Here's how to verify your parser handles all formats correctly:

php
// Test cases
$urls = [
    'https://www.youtube.com/watch?v=dQw4w9WgXcQ',
    'https://youtube.com/watch?v=dQw4w9WgXcQ&t=30',
    'https://youtu.be/dQw4w9WgXcQ',
    'https://www.youtube.com/embed/dQw4w9WgXcQ',
    'https://youtube.com/shorts/dQw4w9WgXcQ',
    'https://youtube.com/watch?list=PLxxx&v=dQw4w9WgXcQ',
    'invalid-url',
    '',
];

foreach ($urls as $url) {
    $result = UrlUtil::parseYouTubeUrl($url);
    echo $url . ' => ' . ($result ?? 'null') . "\n";
}

Expected output:

https://www.youtube.com/watch?v=dQw4w9WgXcQ => https://www.youtube.com/embed/dQw4w9WgXcQ
https://youtube.com/watch?v=dQw4w9WgXcQ&t=30 => https://www.youtube.com/embed/dQw4w9WgXcQ
https://youtu.be/dQw4w9WgXcQ => https://www.youtube.com/embed/dQw4w9WgXcQ
https://www.youtube.com/embed/dQw4w9WgXcQ => https://www.youtube.com/embed/dQw4w9WgXcQ
https://youtube.com/shorts/dQw4w9WgXcQ => https://www.youtube.com/embed/dQw4w9WgXcQ
https://youtube.com/watch?list=PLxxx&v=dQw4w9WgXcQ => https://www.youtube.com/embed/dQw4w9WgXcQ
invalid-url => null
 => null

Practical Usage: Embedding Videos

Once you have the embed URL, you can use it in your HTML:

php
$userUrl = $_POST['youtube_url'] ?? '';
$embedUrl = UrlUtil::parseYouTubeUrl($userUrl);

if ($embedUrl) {
    echo '<iframe
        width="560"
        height="315"
        src="' . htmlspecialchars($embedUrl) . '"
        frameborder="0"
        allowfullscreen>
    </iframe>';
} else {
    echo '<p>Invalid YouTube URL provided.</p>';
}

Security Note

Always use htmlspecialchars() when outputting URLs to HTML to prevent XSS attacks. Even though the URL is validated, defense in depth is essential.

Edge Cases to Consider

When working with YouTube URLs in production, keep these scenarios in mind:

  1. Protocol variations: URLs might start with http://, https://, or no protocol at all
  2. Mobile URLs: Some mobile apps generate m.youtube.com URLs
  3. Timestamp parameters: Users might include &t=123 for start times
  4. Private/unlisted videos: The URL is valid but the video might not be accessible

For a more comprehensive solution, you could extend the patterns:

php
// Extended pattern supporting m.youtube.com and protocol-less URLs
'/(?:(?:https?:)?\/\/)?(?:www\.|m\.)?youtube\.com\/watch\?.*v=([a-zA-Z0-9_-]{11})/'

Conclusion

Parsing YouTube URLs is a common requirement when building applications that handle user-submitted video content.
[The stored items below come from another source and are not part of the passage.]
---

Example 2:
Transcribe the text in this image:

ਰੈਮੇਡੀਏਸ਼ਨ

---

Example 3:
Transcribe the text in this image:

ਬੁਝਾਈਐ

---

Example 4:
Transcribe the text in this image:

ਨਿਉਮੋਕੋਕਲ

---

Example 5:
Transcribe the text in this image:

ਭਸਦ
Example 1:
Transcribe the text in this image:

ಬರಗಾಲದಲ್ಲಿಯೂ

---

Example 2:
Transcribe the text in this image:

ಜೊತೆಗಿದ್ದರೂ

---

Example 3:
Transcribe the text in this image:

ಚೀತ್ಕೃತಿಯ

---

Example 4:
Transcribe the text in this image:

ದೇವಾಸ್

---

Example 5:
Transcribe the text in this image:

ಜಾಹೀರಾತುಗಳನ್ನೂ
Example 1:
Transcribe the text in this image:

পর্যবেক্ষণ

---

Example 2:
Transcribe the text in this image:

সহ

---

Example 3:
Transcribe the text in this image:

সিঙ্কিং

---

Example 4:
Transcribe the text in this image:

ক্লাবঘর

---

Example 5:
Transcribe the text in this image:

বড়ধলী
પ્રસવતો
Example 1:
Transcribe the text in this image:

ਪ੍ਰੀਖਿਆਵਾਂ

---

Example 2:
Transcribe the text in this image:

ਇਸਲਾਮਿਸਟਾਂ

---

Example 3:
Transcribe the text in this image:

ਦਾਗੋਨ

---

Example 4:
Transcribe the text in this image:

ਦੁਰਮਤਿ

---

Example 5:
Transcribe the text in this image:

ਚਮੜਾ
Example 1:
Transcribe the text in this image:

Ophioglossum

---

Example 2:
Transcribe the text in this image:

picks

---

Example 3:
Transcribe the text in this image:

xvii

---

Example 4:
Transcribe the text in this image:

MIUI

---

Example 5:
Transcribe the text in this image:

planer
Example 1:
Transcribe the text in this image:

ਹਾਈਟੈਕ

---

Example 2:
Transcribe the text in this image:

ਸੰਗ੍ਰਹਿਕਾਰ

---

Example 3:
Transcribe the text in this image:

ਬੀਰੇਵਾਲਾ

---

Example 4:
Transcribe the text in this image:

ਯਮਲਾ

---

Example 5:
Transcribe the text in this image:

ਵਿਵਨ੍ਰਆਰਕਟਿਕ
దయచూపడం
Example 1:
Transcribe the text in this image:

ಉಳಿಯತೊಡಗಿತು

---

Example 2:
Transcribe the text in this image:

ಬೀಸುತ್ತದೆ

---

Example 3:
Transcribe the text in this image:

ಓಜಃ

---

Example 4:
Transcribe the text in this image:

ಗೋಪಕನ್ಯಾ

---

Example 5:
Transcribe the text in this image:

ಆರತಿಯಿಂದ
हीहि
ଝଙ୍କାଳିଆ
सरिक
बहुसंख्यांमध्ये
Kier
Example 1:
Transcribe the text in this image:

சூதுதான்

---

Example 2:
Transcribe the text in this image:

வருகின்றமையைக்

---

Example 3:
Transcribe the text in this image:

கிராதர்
By using a pattern-based approach, you can reliably extract video IDs from any URL format and convert them to a standardized embed format.

Key takeaways:

  • YouTube video IDs are always 11 characters long
  • Multiple URL formats exist, each requiring its own regex pattern
  • Return null for invalid URLs to allow graceful error handling
  • Always sanitize output when embedding in HTML

This utility can be extended to support additional video platforms like Vimeo or Dailymotion by adding new patterns and handling their specific URL structures.